GIVEN RECORDS START

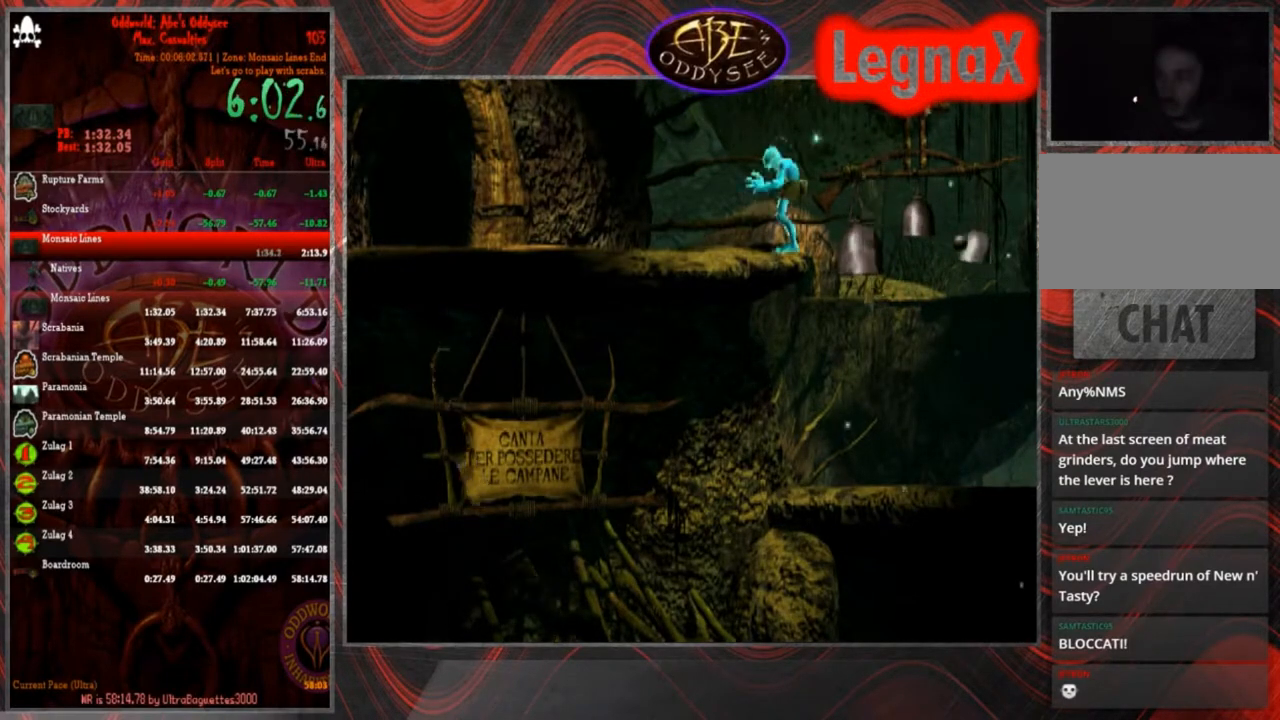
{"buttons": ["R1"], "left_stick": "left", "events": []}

GIVEN RECORDS END
GIVEN RECORDS START

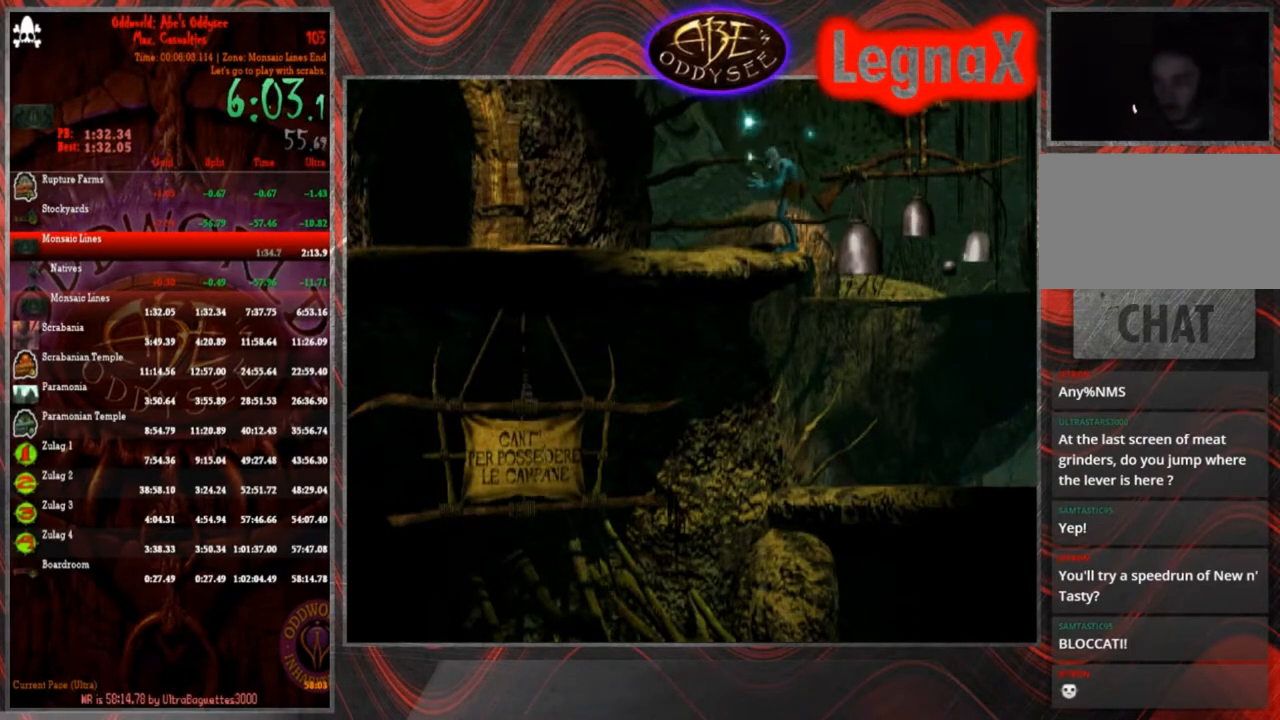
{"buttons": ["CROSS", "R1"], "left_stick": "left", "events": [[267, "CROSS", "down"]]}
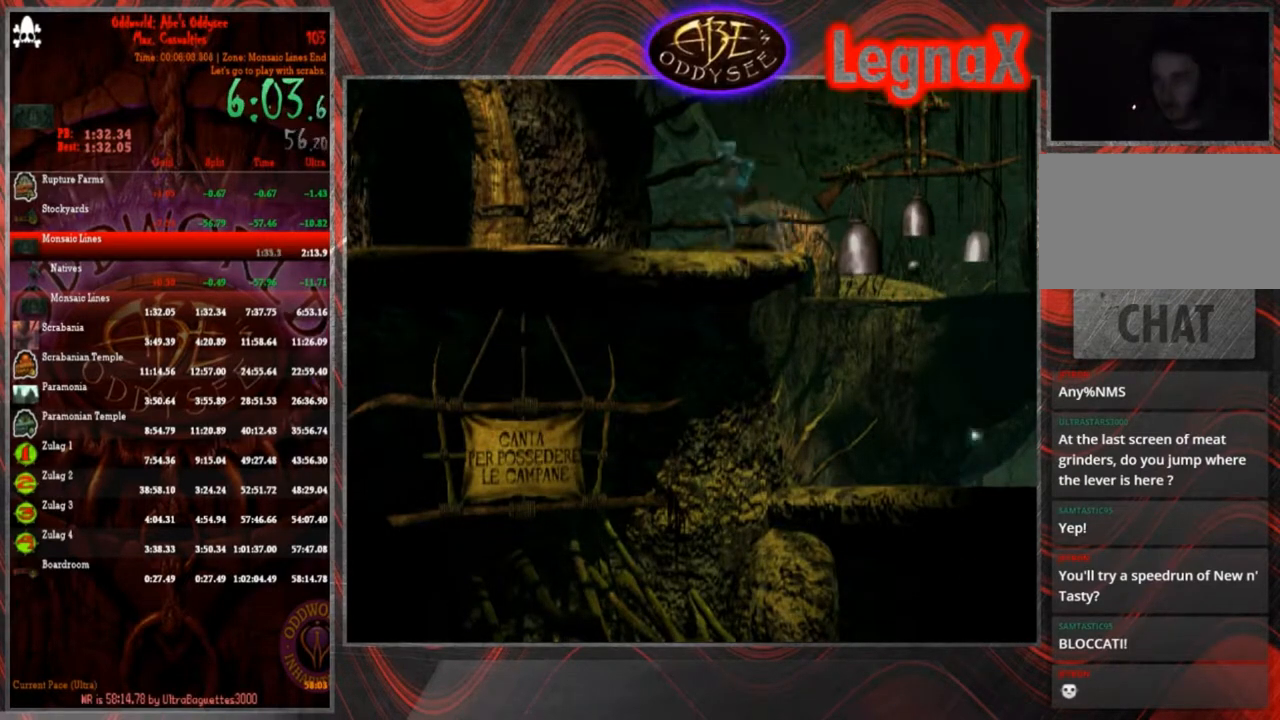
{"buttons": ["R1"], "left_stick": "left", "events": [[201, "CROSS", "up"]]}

GIVEN RECORDS END

§ AIM OF THE TASK: In the data above, find each line that uses the string "CROSS". Copy it.

§ SOLUTION TO THIS PROBLEM:
{"buttons": ["CROSS", "R1"], "left_stick": "left", "events": [[267, "CROSS", "down"]]}
{"buttons": ["R1"], "left_stick": "left", "events": [[201, "CROSS", "up"]]}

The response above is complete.